A ce jour, le projet de loi-cadre n’est toujours pas adopté. Dès lors, il est curieux d’entendre le Chef d’État « plaider » pour un objectif qui relève, en bonne partie, de sa sphère de responsabilité.
En effet le plaidoyer est le propre de l’action de la société civile alors qu’un Président est appelé à « décider », agir et à créer les conditions pour faire aboutir ses priorités. Pourtant, aucune lettre officielle réclamant l’établissement d’un TPIRDC n’a été soumise à ce jour par la RDC au Conseil de Sécurité des Nations Unies, aucune démarche diplomatique congolaise n’a été initiée pour travailler de concert avec un État membre du Conseil de Sécurité à l’élaboration d’une résolution pour trancher cette question.

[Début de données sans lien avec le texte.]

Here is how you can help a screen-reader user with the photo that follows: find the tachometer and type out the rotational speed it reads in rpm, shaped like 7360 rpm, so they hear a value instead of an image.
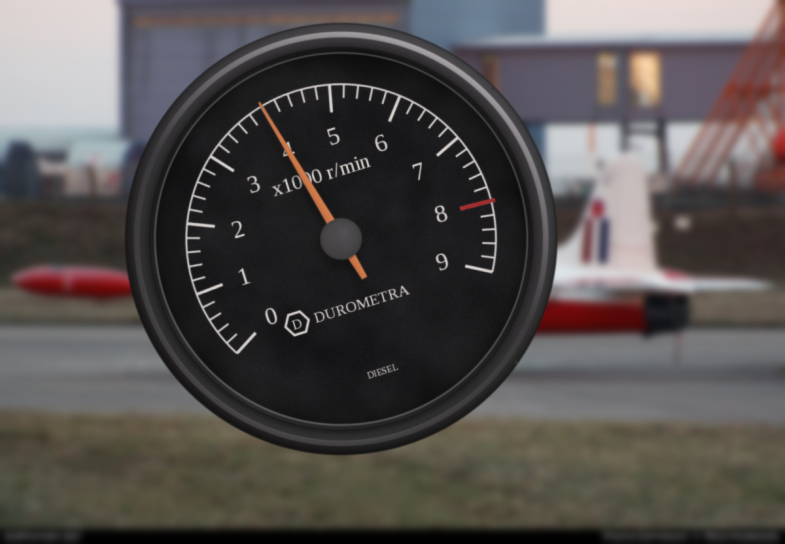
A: 4000 rpm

Enfin, à l’occasion du lancement ce 2 août 2023 de la journée commémorative du génocide congolais, le Président a « encouragé le Parlement à prendre des lois visant à écarter les auteurs de crimes de l’accès aux responsabilités » affirmant que les vieilles recettes – lois d’amnistie ou intégration au sein des administrations publiques – consacrant l’impunité sont à oublier, exprimant son souhait de mettre fin à la politique immorale d’accorder des promotions à ceux qui devraient répondre de leurs actes devant la justice nationale et internationale.

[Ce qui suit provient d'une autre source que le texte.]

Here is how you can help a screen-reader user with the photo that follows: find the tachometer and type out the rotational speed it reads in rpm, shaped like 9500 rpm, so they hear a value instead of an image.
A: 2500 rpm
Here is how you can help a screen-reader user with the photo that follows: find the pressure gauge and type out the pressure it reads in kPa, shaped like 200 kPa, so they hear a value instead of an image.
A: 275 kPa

En effet, le Chef de l’État ne semble pas saisir l’importance d’intégrer les réformes institutionnelles dans la mise en œuvre d’une stratégie nationale holistique de justice transitionnelle, alors que le lien le plus manifeste entre la justice transitionnelle et la réforme des institutions consiste précisément dans la mise en place d’une procédure d’assainissement (vetting) des agents de l’Etat.
De plus, le Président n’apparaît pas sensible au respect du principe de cohérence, lui qui a, entre autres, profité du dernier remaniement du gouvernement en mars 2023 pour nommer 2 ex-chefs de guerre au rang de Ministre et Vice-Premier Ministre, après avoir désigné, deux ans plus tôt, soit le 7 août 2021, un ancien cadre du Rassemblement Congolais pour la Démocratie et chef d’une milice, l’Alliance de Libération de l’Est du Congo (ALEC) proche du M23 et du Rwanda, au poste de coordinateur national du Programme National de Démobilisation, Désarmement, Relèvement communautaire et Stabilisation (PDDRC-SS).
C’est dans ce contexte que nous relançons notre plaidoyer pour garantir qu’à l’instar de tous les peuples martyrs de la barbarie humaine, les victimes des atrocités de masse commises depuis des décennies en RDC aient droit à une justice holistique, incluant la justice, la vérité, des réparations et des garanties de non répétition. Ce n’est que dans ces conditions que l’on pourra parler de réconciliation et parachever la transition de la dictature à la démocratie et de la guerre à la paix.